Sometimes, you may wish to join two datasets that have different column names that you want to join on. In this case, you can specify left_on
and right_on
(left referring to the first dataset mentioned and right referring to the second).
One-to-many and many-to-one joins¶
It is also possible to perform joins when the keys are not unique either in the left table (many-to-one join) or in the right table (one-to-many join).
Consider the following example. One database consists of purchases by a group of people. The second database contains information about people, where each row corresponds to a person. As a person might make more than one purchase (or none), there will likely be not exactly one row per person in the purchases database.
We want to join both tables, which in this case effectively means adding the information of each person to each purchase that that person did. In other words, we want to fill the left table with information from the right one, where the keys in the left table are not unique. This is an example of a left many-to-one join.

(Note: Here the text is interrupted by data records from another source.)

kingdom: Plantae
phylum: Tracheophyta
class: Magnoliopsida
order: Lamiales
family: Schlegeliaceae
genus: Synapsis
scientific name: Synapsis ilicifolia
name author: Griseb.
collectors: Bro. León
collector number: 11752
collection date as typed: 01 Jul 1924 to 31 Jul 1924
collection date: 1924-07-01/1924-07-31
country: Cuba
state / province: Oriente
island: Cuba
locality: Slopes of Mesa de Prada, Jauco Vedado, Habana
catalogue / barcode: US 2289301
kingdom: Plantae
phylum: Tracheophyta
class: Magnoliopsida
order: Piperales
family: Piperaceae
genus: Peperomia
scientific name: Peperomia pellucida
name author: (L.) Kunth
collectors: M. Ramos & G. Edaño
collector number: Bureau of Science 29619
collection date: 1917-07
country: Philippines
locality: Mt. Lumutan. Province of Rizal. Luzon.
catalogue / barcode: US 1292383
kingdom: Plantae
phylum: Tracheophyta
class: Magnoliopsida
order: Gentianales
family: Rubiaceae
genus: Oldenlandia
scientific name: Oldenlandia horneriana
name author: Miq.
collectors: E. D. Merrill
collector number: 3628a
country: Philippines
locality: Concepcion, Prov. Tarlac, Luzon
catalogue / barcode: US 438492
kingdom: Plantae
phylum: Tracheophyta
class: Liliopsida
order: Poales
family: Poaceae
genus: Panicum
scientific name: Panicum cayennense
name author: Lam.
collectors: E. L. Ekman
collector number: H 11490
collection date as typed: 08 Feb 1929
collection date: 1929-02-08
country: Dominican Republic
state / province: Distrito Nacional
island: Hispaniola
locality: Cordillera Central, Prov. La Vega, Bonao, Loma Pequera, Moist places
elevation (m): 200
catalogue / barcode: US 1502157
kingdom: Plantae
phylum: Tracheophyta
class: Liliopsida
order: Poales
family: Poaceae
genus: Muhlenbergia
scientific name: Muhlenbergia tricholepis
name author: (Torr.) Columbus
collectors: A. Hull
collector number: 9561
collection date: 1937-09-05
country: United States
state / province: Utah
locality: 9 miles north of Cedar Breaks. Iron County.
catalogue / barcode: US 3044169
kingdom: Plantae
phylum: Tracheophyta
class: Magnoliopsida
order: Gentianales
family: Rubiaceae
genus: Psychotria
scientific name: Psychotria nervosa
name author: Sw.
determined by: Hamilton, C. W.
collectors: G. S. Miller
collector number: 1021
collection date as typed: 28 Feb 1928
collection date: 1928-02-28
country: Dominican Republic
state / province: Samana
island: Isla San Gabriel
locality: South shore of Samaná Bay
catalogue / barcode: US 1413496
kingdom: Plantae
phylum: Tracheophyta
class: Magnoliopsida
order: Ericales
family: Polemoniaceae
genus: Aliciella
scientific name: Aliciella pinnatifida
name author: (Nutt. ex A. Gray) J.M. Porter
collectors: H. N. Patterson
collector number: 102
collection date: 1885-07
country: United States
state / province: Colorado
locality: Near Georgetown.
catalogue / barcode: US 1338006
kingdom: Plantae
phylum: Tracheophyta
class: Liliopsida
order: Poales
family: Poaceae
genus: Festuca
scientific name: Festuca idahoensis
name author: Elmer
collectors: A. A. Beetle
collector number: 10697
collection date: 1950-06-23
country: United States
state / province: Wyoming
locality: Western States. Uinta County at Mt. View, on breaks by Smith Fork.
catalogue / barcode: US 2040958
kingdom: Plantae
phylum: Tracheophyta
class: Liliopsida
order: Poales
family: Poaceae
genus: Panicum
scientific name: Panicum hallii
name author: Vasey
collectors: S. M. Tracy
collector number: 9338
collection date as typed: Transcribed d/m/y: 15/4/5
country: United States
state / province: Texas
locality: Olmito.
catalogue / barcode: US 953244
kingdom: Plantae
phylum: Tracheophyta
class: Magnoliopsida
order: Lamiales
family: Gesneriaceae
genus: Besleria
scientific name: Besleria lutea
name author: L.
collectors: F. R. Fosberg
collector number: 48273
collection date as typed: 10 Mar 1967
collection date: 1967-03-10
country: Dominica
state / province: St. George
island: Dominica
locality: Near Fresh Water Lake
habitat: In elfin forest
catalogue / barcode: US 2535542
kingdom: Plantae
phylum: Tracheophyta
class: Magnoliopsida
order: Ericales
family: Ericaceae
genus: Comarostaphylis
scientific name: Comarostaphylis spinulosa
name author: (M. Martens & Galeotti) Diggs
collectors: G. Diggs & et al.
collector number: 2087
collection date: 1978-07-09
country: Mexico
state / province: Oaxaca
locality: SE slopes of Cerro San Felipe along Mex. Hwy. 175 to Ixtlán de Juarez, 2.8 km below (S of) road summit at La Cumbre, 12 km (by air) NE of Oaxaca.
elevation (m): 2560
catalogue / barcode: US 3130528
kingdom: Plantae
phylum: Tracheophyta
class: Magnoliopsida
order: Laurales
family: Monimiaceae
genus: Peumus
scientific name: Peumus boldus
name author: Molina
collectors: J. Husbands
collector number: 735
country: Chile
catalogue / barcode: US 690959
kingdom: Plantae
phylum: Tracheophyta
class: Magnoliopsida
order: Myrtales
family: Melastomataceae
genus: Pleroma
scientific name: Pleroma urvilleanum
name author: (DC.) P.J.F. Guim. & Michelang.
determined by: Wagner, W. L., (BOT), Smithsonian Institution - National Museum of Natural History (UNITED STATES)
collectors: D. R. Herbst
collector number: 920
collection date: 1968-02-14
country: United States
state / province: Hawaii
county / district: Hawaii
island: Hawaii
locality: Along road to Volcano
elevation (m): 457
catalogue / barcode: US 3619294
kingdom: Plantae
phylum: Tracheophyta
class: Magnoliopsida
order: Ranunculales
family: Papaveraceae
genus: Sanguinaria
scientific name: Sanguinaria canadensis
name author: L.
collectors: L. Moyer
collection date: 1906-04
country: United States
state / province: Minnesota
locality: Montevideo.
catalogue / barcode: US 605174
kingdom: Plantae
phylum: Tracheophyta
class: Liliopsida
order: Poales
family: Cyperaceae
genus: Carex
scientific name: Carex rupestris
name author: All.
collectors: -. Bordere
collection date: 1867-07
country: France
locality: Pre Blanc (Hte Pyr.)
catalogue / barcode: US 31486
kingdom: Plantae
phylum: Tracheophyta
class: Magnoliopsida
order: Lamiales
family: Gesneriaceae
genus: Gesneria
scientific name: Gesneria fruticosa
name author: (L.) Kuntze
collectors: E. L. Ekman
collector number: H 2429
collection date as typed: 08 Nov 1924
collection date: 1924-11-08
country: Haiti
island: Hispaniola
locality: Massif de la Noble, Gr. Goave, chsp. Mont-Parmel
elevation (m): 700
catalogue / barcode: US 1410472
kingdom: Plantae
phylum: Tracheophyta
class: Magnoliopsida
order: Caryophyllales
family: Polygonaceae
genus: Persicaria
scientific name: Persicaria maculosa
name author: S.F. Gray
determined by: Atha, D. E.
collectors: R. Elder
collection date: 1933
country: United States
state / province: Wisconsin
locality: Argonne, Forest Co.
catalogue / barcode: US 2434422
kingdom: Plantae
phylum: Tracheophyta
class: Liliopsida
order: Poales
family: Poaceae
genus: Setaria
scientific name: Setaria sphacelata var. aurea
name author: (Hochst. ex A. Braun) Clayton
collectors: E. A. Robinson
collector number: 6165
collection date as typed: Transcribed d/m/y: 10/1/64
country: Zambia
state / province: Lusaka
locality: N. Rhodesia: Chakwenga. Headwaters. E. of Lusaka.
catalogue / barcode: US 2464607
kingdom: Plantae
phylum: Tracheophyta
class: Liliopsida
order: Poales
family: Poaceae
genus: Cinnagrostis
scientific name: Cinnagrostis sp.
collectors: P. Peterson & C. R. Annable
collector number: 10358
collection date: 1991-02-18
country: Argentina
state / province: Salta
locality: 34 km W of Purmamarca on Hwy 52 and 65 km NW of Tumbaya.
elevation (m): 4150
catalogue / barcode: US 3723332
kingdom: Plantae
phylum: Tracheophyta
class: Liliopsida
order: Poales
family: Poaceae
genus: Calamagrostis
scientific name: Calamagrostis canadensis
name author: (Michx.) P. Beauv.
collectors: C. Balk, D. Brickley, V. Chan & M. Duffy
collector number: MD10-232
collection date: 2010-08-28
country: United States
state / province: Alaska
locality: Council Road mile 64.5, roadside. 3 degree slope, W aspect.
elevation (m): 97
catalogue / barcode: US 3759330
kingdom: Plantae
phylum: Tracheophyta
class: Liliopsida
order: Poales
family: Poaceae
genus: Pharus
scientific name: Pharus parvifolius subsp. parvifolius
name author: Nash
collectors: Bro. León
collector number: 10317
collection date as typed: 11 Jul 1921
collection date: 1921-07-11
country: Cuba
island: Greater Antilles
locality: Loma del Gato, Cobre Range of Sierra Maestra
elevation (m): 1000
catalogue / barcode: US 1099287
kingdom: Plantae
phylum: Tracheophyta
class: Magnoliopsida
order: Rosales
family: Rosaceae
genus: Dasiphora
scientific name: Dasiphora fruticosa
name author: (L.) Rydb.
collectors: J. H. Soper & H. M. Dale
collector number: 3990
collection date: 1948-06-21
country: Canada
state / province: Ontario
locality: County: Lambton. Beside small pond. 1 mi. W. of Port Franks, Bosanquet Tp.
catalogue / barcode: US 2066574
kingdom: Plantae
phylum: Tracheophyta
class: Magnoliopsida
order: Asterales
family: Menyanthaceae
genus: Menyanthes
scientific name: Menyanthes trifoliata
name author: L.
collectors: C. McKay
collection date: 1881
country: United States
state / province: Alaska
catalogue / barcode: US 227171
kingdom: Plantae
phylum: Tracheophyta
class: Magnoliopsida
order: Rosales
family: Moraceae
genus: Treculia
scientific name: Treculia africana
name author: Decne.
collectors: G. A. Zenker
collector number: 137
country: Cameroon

We are able to do this, but because there are some additional cryptographic implications, it is not as straightforward as before.
First we have to create a crandas.groupby
object in the following way:
purchases = cd.DataFrame({"price": [11,22,33,44,55,66,77,88,99], "buyer_id": [1,2,3,3,5,5,5,5,6]})
grouped = purchases.groupby("buyer_id")
After doing this we can join it with our people database
people = cd.DataFrame({"names": ["Alice", "Bob", "Crow", "Dave", "Eve"], "id": [1,2,3,4,5], "age": [30,32,29,45,55]})
# Note how `left_on` has the grouped object and not the name of the column
merged = cd.merge(purchases, people, left_on=grouped, right_on="id", how="left")
>>> print(merged.open())
price buyer_id names age
0 11 1 Alice 30
1 22 2 Bob 32
2 33 3 Crow 29
3 44 3 Crow 29
4 55 5 Eve 55
5 66 5 Eve 55
6 77 5 Eve 55
7 88 5 Eve 55
8 99 6 0
This is one of the clearest examples of how crandas is different to pandas. Unfortunately in order to maintain the cryptographic guarantees for the data, we have to diverge how things are done in pandas. However, the fact that we can create such a table without leaking information is worth it!
Crandas supports left, right, inner, and outer joins, either as one-to-one joins (left_on and right_on are both sets of columns from the respective tables); as many-to-one joins as demonstrated above (left_on is obtained by performing a groupby, and right_on is a set of columns); or as one-to-many joins (left_on is a set of columns, and right_on is obtained by performing a groupby).